For instance, the FTC’s actions follow on the heels of a letter by several state attorneys general warning the American Academy of Pediatrics (AAP) that its statements supporting gender medical interventions for children are “deceptive” and may violate states’ consumer protection laws. That letter specifically targeted the AAP’s statements that characterized puberty blockers as “reversible.”
Puberty blockers can cause diminished bone density in minors, with research showing that they negatively affect “bone mineral density, especially at the lumbar spine, which is only partially restored after sex steroid administration.”
Moreover, artificially preventing a child from going through puberty is inherently experimental, and there are long-term risks such as cognitive impairment, greater risk of infertility, and permanently impaired adult sexual function.
Additionally, nearly all children put on puberty blockers go on to take cross-sex hormones. And the risks are even more pronounced for cross-sex hormones; women taking testosterone see a 3.5 increase in incidence of heart attacks compared to women not taking testosterone, while men taking estrogen see a 46-fold increase in invasive breast cancer compared to men not taking estrogen.

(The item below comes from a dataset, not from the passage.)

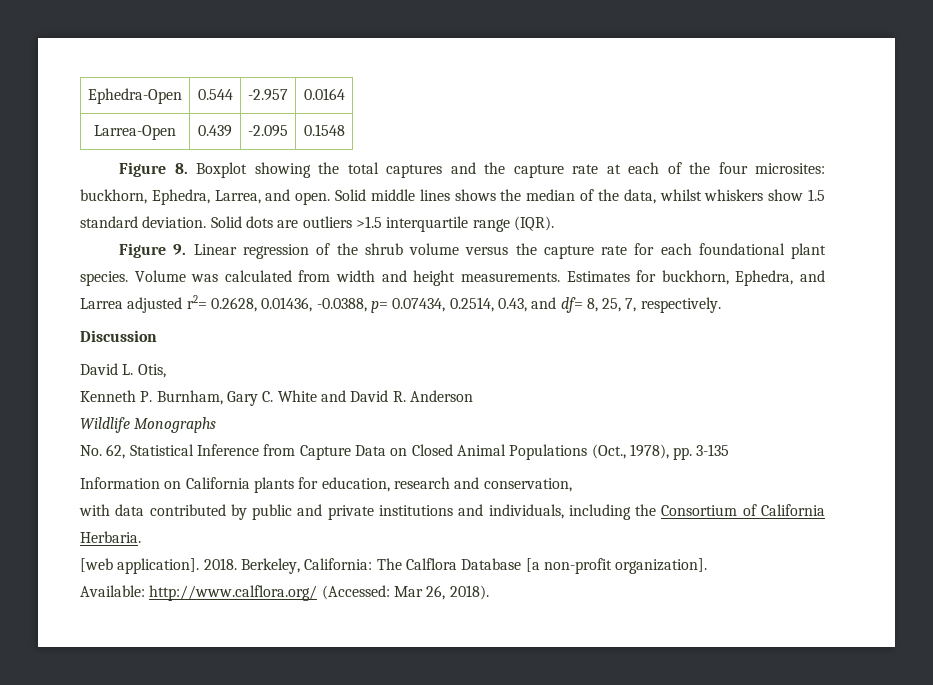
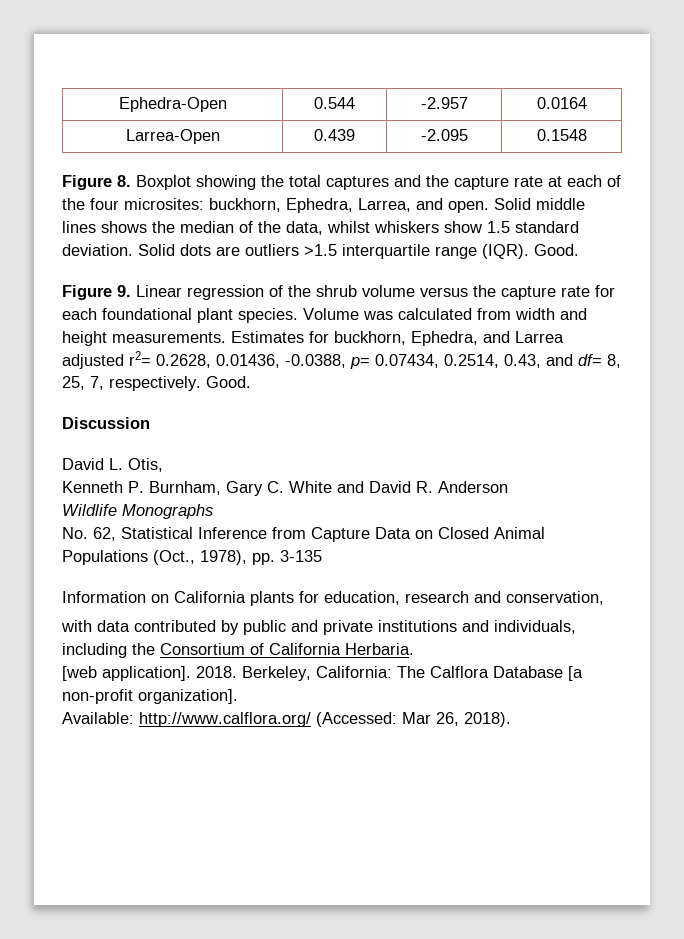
(554, 223) none -> [534,244,579,256] Good.
(721, 305) none -> [206,376,251,388] Good.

The memo goes on to note that, “[w]hile several politicized medical organizations that promote [gender-affirming care] for minors as the best standard of medical care might claim a ‘consensus,’ there is in truth no widespread medical consensus as to whether [gender-affirming care] is the correct course of action for gender dysphoric youth.”
This statement gestures at the paucity of evidence supporting child sex change interventions. Several major reviews of the evidence, including the United Kingdom’s Cass Review and a recent report by the Department of Health and Human Services, concluded that there is very weak evidence to support the use of sex change interventions to treat minors with gender dysphoria.
Additionally, major tentpole studies cited to support so-called “gender-affirming care” are often rife with methodological errors.